• [Questions on the material]
a) Translate this sentence from the documentation on the multivariate analysis module into Spanish: "The module offers support for preprocessing, feature selection, classification, regression and reconstruction."
b) Write the next part of the documentation on the multivariate analysis module, picking up from its last sentence.

• [Document segment]

────────

This module is dedicated to the multivariate analysis of neuroimaging data. Contrary to other modules, it makes use of object-orientation and requires Matlab version >= 7.6.0 (R2008a). The module offers support for preprocessing, feature selection, classification, regression and reconstruction.
The module can be used for offline analysis in order to produce statistics through cross-validation as an alternative to more conventional statistical tests. The module can also be used for online analysis, for example in BCI experiments using the realtime module. We encourage the sustained development of the multivariate module by other developers.
Here we describe the multivariate module in detail. FieldTrip also offers a more high-level way of calling the module using the statistics_crossvalidate function (i.e., it automatically performs cross-validation for some specified multivariate analysis procedure). Please consult the multivariateanalysis tutorial for this.
This module is maintained by Marcel van Gerven (marcelge@cs.ru.nl). It is also available as a standalone toolbox called NMLT.
The core of this module is formed by a multivariate analysis. This is an object which holds a number of multivariate methods and can be instantiated as follows:
myproc = mva({mvmethod1 ... mvmethodN})
where an mvmethod can be a preprocessor, feature selector, or predictor. A predictor is either a classifier, a regressor or a reconstructor.

────────

Records from a dataset:
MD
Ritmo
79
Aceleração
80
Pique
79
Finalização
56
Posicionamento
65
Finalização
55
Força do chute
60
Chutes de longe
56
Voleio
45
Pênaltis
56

────────

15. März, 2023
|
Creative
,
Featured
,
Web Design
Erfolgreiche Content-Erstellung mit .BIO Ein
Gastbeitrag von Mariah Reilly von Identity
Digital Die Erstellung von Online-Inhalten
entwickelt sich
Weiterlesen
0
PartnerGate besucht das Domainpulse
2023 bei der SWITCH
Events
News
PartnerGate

────────

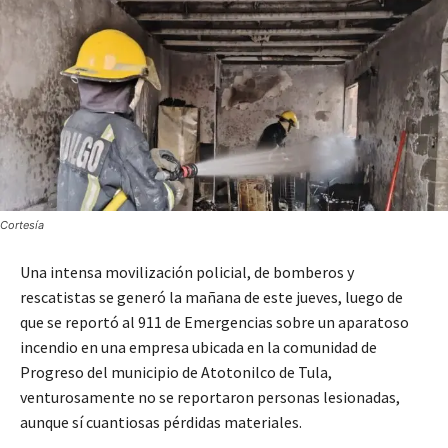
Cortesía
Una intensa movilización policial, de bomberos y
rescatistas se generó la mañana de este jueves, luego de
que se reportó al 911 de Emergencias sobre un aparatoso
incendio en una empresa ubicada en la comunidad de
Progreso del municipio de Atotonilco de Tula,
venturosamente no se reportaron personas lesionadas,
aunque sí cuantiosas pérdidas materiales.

────────

• [Results]
a) El módulo ofrece soporte para el preprocesamiento, la selección de características, la clasificación, la regresión y la reconstrucción.

b)
An multivariate analysis procedure can be learned using
myproc = myproc.train(X,Y)
Here, X is typically an N x M_1 x … x M_u multidimensional array of N examples and M_1 x … x M_u measurements (features) and Y is the design matrix which is typically an N x K_1 x … K_v multidimensional array of class labels or real-valued numbers.
Some of the predictors offer support for transfer learning, which can be thought of as a group level analysis in conventional statistics. In that case, data and design are cell arrays which contain multiple datasets and their associated designs.
An mva can be applied to unlabeled data using
Y = myproc.test(X)
which produces the multivariate analysis results. E.g., Y(1,:) = [0.1 0.9] would be the posterior probability distribution for one sample in a binary classification problem. For a regression problem, the outcomes are the predicted means (and possibly other statistics) of each sample. Reconstruction problems can be interpreted as classification/regression problems with multiple outputs. Examples are given below.
Multivariate methods are preprocessors, feature selectors, or predictors: classifiers, regressors or reconstructors. A preprocessor transforms the input data in order to facilitate subsequent classification. A feature selector is used to create a smaller number of features per example. This allows one to localize regions of interest and also often improves classification performance. A multivariate analysis normally ends with a predictor since this produces the outcomes of interest. Multivariate methods make use of a special field called params where all estimated parameters are stored.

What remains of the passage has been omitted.